> Problem description: Reproduce verbatim the stretch of the records from the beginning through the line containing "Combined, what portion".

[Records taken from a dataset]
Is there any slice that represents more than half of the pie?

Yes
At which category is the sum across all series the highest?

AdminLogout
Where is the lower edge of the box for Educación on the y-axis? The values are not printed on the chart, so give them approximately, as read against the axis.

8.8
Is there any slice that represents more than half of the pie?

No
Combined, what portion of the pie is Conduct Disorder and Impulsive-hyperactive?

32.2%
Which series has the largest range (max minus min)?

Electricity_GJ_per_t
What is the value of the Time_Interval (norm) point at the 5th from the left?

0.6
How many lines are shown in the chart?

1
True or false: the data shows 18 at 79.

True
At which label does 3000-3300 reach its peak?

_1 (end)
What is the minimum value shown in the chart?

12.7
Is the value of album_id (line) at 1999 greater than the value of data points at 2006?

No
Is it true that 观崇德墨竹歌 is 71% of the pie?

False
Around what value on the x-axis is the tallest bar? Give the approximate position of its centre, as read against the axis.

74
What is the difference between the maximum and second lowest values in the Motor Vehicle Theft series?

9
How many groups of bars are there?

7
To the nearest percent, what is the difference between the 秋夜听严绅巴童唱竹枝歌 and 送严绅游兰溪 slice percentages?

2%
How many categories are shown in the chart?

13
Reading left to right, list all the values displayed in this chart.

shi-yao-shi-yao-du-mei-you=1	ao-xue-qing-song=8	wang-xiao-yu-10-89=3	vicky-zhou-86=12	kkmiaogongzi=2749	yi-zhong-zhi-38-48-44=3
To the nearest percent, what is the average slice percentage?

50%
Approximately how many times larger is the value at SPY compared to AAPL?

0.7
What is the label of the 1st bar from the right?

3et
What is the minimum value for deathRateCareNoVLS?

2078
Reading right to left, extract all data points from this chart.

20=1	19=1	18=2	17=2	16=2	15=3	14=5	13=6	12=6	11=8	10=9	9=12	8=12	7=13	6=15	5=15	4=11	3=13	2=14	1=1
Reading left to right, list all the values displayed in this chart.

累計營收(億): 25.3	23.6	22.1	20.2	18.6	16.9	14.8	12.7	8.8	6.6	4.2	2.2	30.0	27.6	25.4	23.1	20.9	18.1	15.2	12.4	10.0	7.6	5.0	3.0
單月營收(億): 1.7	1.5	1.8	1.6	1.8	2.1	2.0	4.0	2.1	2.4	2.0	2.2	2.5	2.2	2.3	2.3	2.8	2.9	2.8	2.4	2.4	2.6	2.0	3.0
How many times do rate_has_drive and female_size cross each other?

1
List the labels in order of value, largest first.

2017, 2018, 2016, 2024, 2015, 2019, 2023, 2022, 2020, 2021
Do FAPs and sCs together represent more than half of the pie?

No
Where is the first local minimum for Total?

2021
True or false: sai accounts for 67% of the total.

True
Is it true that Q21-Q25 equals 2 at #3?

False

> Expected answer:
Is there any slice that represents more than half of the pie?

Yes
At which category is the sum across all series the highest?

AdminLogout
Where is the lower edge of the box for Educación on the y-axis? The values are not printed on the chart, so give them approximately, as read against the axis.

8.8
Is there any slice that represents more than half of the pie?

No
Combined, what portion of the pie is Conduct Disorder and Impulsive-hyperactive?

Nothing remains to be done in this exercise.